Cybersecurity firm FireEye, not the U.S. government, first uncovered the breach because FireEye was also hacked by the suspected Russian actors.

The hackers responsible for the infiltration of SolarWinds are some of the most capable hackers FireEye says it has ever observed — but it’s alarming that the U.S. government’s sprawling intelligence and national security apparatus was not alert to the espionage operation before. The issue lies in how the federal government structures its cybersecurity ranks, says Mark Montgomery, a senior adviser to the Cyberspace Solarium Commission.

“The federal government is not currently organized to successfully defend itself, or the nation’s critical infrastructure, from threats in cyberspace,” said Montgomery, who used to serve on the NSC. Montgomery added there are several reforms that could bolster the nation’s ability to prevent these kinds of hacks from occurring in the future.

The first order of business would be to slate someone into a new Senate-confirmed National Cyber Director (NCD) role to manage defensive cybersecurity efforts across the federal government, Montgomery says. In recent days Congress signaled establishing the NCD role is a priority.
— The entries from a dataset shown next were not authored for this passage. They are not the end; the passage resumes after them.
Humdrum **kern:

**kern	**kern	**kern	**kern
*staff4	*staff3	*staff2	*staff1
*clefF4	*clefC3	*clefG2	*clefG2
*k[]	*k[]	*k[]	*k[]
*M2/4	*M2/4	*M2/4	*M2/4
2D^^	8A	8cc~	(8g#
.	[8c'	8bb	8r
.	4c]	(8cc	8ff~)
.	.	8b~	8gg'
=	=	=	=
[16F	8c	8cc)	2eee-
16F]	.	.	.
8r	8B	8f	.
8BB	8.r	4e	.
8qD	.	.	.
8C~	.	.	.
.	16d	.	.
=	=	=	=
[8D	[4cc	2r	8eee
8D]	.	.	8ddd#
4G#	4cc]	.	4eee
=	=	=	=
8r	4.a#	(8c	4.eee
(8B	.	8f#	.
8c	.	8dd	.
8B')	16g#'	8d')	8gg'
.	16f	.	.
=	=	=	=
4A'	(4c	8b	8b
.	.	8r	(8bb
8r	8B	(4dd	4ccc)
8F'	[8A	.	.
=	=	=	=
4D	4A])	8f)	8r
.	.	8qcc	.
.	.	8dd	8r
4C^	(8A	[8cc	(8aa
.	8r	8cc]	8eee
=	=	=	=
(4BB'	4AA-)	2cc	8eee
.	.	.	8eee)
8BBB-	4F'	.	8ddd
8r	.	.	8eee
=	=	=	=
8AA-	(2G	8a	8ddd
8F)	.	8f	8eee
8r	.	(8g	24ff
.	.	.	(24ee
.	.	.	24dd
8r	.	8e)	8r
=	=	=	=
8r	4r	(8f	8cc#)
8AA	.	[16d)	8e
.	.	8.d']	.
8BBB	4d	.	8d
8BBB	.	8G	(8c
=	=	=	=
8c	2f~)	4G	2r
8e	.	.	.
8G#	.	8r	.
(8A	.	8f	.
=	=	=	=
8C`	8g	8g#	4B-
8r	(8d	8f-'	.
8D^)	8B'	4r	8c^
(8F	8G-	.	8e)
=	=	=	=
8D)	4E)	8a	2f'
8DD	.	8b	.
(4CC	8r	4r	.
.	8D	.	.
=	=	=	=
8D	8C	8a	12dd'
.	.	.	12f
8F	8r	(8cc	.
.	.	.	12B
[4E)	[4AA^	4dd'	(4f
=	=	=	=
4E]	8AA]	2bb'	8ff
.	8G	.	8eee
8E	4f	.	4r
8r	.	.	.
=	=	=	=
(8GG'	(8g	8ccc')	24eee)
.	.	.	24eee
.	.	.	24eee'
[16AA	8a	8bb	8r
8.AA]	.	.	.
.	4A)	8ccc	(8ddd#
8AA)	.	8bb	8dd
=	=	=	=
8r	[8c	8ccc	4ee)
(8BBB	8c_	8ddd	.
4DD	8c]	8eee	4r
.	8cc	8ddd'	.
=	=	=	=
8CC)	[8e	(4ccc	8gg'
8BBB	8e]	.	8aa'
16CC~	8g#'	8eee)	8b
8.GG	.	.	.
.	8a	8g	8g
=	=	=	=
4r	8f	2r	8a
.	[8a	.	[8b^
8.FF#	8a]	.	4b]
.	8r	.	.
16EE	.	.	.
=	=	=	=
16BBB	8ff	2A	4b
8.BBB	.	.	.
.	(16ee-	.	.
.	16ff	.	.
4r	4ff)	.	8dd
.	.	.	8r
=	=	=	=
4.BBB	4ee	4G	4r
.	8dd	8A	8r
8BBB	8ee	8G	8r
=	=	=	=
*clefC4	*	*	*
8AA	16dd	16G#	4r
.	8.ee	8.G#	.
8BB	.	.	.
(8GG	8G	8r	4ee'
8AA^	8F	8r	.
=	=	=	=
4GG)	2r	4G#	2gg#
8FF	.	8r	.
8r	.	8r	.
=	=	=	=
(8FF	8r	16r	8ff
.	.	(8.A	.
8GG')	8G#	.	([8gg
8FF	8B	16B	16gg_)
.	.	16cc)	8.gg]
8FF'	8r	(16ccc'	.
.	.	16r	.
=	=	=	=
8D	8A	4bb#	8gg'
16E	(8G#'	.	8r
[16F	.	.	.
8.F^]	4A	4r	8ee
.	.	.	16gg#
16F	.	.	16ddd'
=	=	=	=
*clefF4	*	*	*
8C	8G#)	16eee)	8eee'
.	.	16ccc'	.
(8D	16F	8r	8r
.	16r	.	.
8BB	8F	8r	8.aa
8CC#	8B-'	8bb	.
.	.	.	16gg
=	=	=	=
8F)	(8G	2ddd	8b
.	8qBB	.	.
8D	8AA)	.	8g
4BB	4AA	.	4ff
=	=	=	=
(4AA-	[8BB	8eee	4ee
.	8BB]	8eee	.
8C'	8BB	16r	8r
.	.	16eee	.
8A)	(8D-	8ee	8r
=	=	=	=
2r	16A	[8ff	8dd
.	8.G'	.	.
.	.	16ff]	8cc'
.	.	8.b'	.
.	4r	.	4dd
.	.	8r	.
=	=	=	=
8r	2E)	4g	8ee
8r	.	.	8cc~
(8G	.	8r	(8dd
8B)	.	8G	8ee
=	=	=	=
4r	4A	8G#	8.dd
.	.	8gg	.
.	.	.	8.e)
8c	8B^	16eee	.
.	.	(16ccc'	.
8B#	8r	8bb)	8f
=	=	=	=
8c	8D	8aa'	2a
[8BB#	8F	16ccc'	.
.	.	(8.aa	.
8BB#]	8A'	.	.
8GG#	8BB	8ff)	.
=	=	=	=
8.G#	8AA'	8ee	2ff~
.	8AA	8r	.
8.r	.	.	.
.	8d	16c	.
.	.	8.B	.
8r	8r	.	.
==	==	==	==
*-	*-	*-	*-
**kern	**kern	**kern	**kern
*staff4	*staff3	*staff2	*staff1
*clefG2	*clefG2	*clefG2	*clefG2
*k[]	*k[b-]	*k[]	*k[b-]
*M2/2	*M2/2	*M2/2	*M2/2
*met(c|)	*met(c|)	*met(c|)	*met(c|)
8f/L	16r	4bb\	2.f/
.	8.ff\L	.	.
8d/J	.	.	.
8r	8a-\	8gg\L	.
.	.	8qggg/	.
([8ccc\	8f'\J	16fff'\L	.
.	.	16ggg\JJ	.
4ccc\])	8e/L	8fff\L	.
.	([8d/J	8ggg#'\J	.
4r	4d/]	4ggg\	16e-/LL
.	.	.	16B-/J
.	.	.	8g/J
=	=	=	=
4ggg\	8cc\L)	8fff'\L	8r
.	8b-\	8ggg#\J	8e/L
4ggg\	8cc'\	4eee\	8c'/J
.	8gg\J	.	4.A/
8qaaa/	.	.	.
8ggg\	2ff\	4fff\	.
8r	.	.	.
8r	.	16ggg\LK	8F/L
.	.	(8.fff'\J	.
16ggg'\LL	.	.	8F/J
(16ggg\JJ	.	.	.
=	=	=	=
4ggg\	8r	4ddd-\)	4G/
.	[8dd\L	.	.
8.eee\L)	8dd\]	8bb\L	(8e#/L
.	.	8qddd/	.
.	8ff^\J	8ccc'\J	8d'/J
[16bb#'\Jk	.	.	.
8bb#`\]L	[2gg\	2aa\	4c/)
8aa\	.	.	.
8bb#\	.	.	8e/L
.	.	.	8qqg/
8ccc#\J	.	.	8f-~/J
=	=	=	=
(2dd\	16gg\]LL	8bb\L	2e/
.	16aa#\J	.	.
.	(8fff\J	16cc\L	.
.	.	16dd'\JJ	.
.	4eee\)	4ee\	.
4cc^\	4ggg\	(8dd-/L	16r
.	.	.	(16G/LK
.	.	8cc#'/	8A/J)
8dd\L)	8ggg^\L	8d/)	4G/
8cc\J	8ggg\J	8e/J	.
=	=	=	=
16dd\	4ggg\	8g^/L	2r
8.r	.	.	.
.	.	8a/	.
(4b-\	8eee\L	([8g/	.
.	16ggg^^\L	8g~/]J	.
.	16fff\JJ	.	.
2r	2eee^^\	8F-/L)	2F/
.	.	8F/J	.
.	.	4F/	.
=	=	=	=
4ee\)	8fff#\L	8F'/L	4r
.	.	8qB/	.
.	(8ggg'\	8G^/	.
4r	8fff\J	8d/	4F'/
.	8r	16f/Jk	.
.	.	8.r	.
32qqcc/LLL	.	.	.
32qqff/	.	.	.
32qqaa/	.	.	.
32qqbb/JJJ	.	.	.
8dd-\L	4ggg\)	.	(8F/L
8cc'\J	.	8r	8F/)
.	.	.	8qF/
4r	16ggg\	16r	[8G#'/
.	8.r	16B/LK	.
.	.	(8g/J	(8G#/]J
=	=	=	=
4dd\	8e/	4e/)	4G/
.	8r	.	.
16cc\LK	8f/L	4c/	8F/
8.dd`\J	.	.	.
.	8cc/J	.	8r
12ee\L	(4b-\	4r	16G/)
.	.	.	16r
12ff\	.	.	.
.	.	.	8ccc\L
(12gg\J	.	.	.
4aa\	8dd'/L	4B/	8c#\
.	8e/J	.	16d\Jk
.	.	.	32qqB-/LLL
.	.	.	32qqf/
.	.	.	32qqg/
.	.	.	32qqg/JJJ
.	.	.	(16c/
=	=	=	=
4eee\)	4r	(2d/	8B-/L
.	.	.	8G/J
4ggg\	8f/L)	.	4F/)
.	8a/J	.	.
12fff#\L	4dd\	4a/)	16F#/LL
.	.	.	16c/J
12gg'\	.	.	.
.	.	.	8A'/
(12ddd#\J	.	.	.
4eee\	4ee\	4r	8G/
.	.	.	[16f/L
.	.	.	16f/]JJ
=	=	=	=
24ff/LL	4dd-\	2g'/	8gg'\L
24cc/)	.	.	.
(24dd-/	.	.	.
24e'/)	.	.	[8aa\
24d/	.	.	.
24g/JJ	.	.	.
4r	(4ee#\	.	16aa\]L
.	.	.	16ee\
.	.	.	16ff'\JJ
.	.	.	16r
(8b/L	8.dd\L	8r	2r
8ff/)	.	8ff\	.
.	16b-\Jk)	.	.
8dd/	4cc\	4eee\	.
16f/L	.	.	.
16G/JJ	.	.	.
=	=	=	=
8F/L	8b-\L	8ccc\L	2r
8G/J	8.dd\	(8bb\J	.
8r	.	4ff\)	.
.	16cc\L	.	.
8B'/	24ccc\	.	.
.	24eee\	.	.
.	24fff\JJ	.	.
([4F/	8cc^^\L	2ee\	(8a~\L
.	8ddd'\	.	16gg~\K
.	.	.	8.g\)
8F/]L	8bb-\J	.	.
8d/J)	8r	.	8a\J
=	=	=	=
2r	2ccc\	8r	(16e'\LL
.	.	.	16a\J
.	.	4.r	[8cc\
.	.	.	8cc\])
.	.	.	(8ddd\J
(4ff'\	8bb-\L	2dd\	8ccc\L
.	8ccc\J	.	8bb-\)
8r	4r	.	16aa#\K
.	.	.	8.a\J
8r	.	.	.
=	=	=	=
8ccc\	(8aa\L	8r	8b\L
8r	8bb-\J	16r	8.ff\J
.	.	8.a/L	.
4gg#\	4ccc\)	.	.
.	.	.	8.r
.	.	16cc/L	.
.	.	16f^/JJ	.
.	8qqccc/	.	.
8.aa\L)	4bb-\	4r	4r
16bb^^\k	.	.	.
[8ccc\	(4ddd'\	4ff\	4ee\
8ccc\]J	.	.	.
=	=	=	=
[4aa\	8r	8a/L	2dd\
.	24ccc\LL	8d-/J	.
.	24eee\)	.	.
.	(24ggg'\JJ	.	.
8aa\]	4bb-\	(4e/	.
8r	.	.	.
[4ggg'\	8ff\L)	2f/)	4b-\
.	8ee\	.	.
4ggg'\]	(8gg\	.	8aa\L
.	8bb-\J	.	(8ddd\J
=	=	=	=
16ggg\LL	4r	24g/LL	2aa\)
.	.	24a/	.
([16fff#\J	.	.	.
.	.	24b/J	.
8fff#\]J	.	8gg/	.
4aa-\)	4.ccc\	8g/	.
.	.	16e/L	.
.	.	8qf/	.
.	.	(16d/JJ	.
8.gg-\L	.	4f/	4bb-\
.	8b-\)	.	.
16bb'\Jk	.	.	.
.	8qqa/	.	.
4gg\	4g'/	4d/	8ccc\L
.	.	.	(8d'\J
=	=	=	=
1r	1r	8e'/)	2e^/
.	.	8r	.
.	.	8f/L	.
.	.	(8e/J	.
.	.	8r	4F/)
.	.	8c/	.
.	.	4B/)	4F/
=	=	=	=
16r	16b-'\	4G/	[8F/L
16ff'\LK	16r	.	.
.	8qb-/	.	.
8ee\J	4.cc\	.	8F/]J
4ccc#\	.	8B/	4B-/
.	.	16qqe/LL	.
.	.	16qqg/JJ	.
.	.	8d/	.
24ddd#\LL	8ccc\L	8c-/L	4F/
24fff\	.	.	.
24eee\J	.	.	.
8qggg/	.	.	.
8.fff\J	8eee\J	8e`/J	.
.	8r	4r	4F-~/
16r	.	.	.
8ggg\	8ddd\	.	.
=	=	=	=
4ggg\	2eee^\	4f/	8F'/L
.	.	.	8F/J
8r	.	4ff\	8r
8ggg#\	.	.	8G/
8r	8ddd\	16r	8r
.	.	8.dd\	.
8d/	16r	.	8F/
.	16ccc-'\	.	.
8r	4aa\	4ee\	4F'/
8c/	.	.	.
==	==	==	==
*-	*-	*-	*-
“[O]ther specific recommendations that would have been useful in preventing this hack include authorizing CISA to threat hunt on the .gov — looking for malicious software; increasing CISA’s capacity to respond with more Hunt and Incident Response Teams (HIRT), and improving threat information sharing, both within the federal government and between the federal government and the private sector,” said Montgomery, a senior fellow at the Foundation for Defense of Democracies.

Generally, the UCG is also intended to help the U.S. government coordinate responses to congressional inquiries, which are already starting to accumulate. Sen. Ron Wyden, D-Ore., says he has requested more information from the U.S. government about its issues securing the government against foreign hackers. Wyden and Sen. Sherrod Brown, D-Ohio, wrote Tuesday to the Treasury Department for more information about its response.

Sean Lyngaas contributed to this story.